● **Passage given**:
A super-simple alternative introduction to Great Expectations

abegong · November 8, 2019, 7:54pm

In a recent Slack conversation, Ian pointed out that the documentation for Great Expectations is kinda overwhelming.

It leans heavily into setting up GE in production, which means you’ll need abstractions like DataContexts and ValidationOperators, etc.

However, if you’re just getting your feet wet with the library, it’s pretty overwhelming. Maybe there’s a simpler way.

Ian threw together two super simple scripts to get started. They only use Expectations and the validate command. Nothing else.

What do you think? Would this be a good way to help people get oriented to Great Expectations at the very beginning?

MVP Great Expectations in pandas:

import great_expectations as ge

# Build up expectations on a sample dataset and save them
train = ge.read_csv("data/npi.csv")
train.expect_column_values_to_not_be_null("NPI")
train.save_expectation_suite("npi_csv_expectations.json")

# Load in a new dataset and test them
test = ge.read_csv("data/npi_new.csv")
validation_results = test.validate(expectation_suite="npi_csv_expectations.json")

if validation_results["success"]:
    print ("giddy up!")
else:
    raise Exception("oh shit.")

MVP Great Expectations for SQLAlchemy:

import os
from great_expectations.dataset import SqlAlchemyDataset
from sqlalchemy import create_engine

db_string = "postgres://{user}:{password}@{host}:{port}/{dbname}".format(
    user=os.environ["DB_USER"],
    password=os.environ["DB_PASSWORD"],
    port=os.environ["DB_PORT"],
    dbname=os.environ["DB_DBNAME"],
    host=os.environ["DB_HOST"],
)

● **Stated task 1**: Copy the forum post on Great Expectations word for word, from "abegong · November" to "and ValidationOperators, etc.".
● **Stated task 2**:
Answer these questions from the forum post on Great Expectations:
(a) Who pointed out in a Slack conversation that the documentation is overwhelming?
(b) What are the only two things Ian's scripts use?
(c) In the pandas script, what file is the expectation suite saved to?
These records have no connection to the forum post on Great Expectations.

Dataset records
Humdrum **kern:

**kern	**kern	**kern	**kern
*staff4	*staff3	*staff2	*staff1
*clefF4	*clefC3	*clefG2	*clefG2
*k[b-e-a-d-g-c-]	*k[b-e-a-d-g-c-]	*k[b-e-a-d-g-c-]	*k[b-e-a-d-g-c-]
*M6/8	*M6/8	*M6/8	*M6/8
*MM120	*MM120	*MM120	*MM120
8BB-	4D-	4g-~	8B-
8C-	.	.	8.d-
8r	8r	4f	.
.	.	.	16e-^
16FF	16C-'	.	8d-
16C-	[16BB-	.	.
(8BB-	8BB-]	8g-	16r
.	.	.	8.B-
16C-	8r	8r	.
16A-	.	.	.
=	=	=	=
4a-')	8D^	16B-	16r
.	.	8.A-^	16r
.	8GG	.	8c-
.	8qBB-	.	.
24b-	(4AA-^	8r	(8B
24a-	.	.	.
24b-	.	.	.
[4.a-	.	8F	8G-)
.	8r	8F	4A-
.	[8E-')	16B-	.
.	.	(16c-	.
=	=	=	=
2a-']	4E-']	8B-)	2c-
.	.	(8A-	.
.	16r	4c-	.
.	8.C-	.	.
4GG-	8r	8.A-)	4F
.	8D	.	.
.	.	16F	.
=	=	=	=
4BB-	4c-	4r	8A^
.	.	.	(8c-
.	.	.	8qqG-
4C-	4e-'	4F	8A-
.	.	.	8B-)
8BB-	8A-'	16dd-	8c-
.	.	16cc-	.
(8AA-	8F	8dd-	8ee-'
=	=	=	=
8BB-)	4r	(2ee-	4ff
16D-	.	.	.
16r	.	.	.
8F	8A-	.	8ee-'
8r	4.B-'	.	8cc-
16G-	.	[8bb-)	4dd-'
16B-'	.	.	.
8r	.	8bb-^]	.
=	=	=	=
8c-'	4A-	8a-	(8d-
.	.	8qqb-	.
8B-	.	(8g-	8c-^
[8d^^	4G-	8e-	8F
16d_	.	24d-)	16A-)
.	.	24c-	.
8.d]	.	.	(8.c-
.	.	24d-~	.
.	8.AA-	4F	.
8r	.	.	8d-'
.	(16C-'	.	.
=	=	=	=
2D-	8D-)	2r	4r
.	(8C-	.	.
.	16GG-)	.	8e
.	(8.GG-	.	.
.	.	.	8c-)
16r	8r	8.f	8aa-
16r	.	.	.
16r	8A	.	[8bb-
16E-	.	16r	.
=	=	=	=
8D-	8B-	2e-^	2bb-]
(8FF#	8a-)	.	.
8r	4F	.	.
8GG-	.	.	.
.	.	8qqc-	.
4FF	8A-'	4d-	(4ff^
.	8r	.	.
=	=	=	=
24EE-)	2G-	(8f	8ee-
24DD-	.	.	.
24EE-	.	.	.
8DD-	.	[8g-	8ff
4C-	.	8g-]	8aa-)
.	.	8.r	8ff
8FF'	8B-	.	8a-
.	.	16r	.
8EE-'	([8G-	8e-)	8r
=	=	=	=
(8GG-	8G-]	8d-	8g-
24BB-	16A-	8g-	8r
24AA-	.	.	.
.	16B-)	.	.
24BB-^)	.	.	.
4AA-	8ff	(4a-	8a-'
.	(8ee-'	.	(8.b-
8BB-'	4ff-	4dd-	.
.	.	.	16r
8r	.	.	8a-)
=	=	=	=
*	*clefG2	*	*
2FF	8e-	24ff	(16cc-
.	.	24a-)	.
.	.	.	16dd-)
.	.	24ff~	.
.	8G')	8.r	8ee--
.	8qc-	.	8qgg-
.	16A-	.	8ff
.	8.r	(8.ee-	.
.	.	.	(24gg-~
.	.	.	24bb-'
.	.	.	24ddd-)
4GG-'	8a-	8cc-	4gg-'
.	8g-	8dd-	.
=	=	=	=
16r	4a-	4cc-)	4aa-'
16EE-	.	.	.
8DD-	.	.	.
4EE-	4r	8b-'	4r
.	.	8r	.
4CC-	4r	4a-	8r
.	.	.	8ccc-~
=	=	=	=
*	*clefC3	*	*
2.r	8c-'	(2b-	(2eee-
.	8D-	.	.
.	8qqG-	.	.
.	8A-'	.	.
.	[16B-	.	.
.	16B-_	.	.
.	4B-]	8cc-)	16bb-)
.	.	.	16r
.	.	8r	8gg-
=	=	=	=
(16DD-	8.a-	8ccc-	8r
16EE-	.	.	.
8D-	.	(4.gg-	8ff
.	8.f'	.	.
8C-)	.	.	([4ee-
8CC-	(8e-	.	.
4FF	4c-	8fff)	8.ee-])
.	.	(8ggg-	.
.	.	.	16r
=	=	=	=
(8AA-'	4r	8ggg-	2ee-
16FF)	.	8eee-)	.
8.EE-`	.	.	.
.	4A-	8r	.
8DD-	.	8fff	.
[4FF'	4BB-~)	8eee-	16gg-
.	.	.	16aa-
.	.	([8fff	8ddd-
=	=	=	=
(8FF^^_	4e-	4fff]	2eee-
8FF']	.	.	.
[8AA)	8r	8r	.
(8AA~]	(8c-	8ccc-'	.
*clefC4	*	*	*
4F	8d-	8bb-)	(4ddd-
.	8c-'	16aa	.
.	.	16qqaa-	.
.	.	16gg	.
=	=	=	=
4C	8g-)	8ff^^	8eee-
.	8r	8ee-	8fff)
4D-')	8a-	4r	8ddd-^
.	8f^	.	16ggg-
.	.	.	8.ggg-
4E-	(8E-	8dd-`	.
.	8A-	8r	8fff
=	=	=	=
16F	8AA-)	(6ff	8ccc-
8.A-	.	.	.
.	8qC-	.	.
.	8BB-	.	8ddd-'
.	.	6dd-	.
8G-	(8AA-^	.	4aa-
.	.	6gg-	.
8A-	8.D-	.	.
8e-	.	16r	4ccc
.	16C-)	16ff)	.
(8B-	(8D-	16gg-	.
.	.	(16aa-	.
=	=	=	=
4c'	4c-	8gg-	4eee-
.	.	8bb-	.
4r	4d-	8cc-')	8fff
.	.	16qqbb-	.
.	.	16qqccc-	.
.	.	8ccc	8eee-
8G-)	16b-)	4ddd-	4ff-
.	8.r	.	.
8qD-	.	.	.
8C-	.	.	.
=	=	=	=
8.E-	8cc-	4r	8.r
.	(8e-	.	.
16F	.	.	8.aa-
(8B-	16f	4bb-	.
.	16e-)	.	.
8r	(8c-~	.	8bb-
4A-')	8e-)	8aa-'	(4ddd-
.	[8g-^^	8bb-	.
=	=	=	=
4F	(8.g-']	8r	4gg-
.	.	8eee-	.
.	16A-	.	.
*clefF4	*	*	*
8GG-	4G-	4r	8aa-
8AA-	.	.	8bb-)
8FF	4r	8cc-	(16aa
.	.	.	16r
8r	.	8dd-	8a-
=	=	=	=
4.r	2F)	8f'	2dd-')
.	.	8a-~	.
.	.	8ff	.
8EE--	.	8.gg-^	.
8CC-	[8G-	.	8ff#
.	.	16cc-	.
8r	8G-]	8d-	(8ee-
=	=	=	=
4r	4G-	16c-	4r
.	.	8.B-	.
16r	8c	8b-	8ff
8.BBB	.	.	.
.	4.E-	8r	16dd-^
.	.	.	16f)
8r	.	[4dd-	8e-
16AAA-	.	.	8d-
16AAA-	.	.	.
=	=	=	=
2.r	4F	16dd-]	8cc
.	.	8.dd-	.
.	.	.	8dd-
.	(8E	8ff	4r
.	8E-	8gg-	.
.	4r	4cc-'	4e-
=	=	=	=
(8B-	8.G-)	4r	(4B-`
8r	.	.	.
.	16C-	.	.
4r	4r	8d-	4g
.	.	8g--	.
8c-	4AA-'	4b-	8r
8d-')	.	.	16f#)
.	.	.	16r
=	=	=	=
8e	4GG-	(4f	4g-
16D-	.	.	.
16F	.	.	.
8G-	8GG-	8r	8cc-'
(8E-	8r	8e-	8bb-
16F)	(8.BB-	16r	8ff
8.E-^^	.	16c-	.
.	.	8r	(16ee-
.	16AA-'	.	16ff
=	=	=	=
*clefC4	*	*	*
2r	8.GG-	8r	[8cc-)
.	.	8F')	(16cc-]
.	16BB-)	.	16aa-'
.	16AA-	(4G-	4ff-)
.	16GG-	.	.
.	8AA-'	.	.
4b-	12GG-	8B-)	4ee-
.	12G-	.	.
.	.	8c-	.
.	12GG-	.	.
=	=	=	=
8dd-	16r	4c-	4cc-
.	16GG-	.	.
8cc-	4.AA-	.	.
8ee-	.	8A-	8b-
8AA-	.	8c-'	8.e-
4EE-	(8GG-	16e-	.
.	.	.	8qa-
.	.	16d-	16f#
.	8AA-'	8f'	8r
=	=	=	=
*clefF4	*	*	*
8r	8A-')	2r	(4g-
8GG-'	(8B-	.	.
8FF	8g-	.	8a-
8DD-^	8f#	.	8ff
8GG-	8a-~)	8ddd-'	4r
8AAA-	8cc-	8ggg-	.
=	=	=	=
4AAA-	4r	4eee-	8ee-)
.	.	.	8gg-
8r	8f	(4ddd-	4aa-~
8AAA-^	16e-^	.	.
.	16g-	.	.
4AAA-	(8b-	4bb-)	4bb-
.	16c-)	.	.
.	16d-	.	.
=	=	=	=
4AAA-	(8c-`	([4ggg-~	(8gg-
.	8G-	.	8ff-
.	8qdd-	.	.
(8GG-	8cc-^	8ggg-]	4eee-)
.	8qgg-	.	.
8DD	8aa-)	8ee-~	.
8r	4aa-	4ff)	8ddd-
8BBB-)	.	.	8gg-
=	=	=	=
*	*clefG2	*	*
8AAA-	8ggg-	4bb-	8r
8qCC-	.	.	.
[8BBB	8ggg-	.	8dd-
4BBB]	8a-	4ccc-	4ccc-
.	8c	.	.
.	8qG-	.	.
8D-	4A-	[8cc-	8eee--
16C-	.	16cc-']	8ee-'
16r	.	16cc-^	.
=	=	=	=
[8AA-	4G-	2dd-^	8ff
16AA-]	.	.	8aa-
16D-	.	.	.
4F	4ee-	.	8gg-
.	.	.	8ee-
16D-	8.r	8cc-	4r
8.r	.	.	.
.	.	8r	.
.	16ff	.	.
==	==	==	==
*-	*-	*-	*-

● **Full answer 1**:
abegong · November 8, 2019, 7:54pm

In a recent Slack conversation, Ian pointed out that the documentation for Great Expectations is kinda overwhelming.

It leans heavily into setting up GE in production, which means you’ll need abstractions like DataContexts and ValidationOperators, etc.

● **Full answer 2**:
(a) Ian
(b) Expectations and the validate command
(c) npi_csv_expectations.json